Added 3rd November 2011 02:22 PM

Sudanese insurgents in the country's main oil-producing state South Kordofan battled government forces in a volatile border region for a second day on Wednesday, a rebel spokesman said.

Sudanese insurgents in the country's main oil-producing state South Kordofan battled government forces in a volatile border region for a second day on Wednesday, a rebel spokesman said.

 Sudanese insurgents in the country's main oil-producing state South Kordofan battled government forces in a volatile border region for a second day on Wednesday, a rebel spokesman said.

Sudan's military denied the assertion, however, saying the region was quiet after the army repulsed a rebel attack on Tuesday.

Fighting along Sudan's border with South Sudan has complicated talks over unresolved issues such as how to manage the formerly integrated oil industry, and analysts say it has threatened to drag the old civil war foes into a proxy conflict.

The countries have accused one another of backing rebel groups in areas near the border since South Sudan split off into a separate country in July.

Qamar Dalman, a spokesman for the rebel Sudan People's Liberation Army-North (SPLA-N) in South Kordofan, said insurgents were continuing to advance on the town of Taludi on Wednesday.

"There is heavy fighting around Taludi between SPLA forces and the Sudanese army. The SPLA army is very close to the city. The Sudanese army is bombing from military planes," he said by telephone.

Al-Sawarmi Khalid, Sudan's army spokesman, dismissed the claim. "There is not any fighting or clashes today around Taludi. Everything is quiet," he said.

Both sides claimed to have killed hundreds of their opponents during a rebel assault on Taludi on Tuesday, although neither report was possible to verify independently.

Conflict has torn South Kordofan and Blue Nile, both states on Sudan's side of the border and home to tens of thousands of fighters who sided with the south during a decades-long civil war that killed some 2 million people.

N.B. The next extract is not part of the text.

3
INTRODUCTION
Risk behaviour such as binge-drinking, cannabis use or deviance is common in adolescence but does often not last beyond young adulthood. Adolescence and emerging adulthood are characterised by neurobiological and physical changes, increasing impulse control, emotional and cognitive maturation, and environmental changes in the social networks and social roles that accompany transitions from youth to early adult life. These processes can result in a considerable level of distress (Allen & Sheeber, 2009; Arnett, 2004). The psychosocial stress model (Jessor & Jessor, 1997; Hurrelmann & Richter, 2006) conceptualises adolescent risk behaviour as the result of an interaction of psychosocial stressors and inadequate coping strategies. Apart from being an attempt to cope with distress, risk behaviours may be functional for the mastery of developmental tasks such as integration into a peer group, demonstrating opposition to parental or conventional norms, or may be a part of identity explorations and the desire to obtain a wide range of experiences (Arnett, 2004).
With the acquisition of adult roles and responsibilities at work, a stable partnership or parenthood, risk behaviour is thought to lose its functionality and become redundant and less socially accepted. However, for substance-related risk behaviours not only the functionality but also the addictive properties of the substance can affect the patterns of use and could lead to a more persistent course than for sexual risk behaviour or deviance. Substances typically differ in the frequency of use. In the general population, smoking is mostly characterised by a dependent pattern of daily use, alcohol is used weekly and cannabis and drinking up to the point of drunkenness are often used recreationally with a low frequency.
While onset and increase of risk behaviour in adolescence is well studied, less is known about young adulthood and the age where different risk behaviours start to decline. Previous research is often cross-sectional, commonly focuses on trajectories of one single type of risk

Rebels say they have been politically and economically marginalised by Sudan's government, while Khartoum accuses the insurgents of trying to spread chaos and says it will not tolerate armed rebel militias on its side of the border.

South Sudan seceded after voting for independence in a January referendum promised in a 2005 peace deal that ended one of Africa's longest and deadliest civil wars.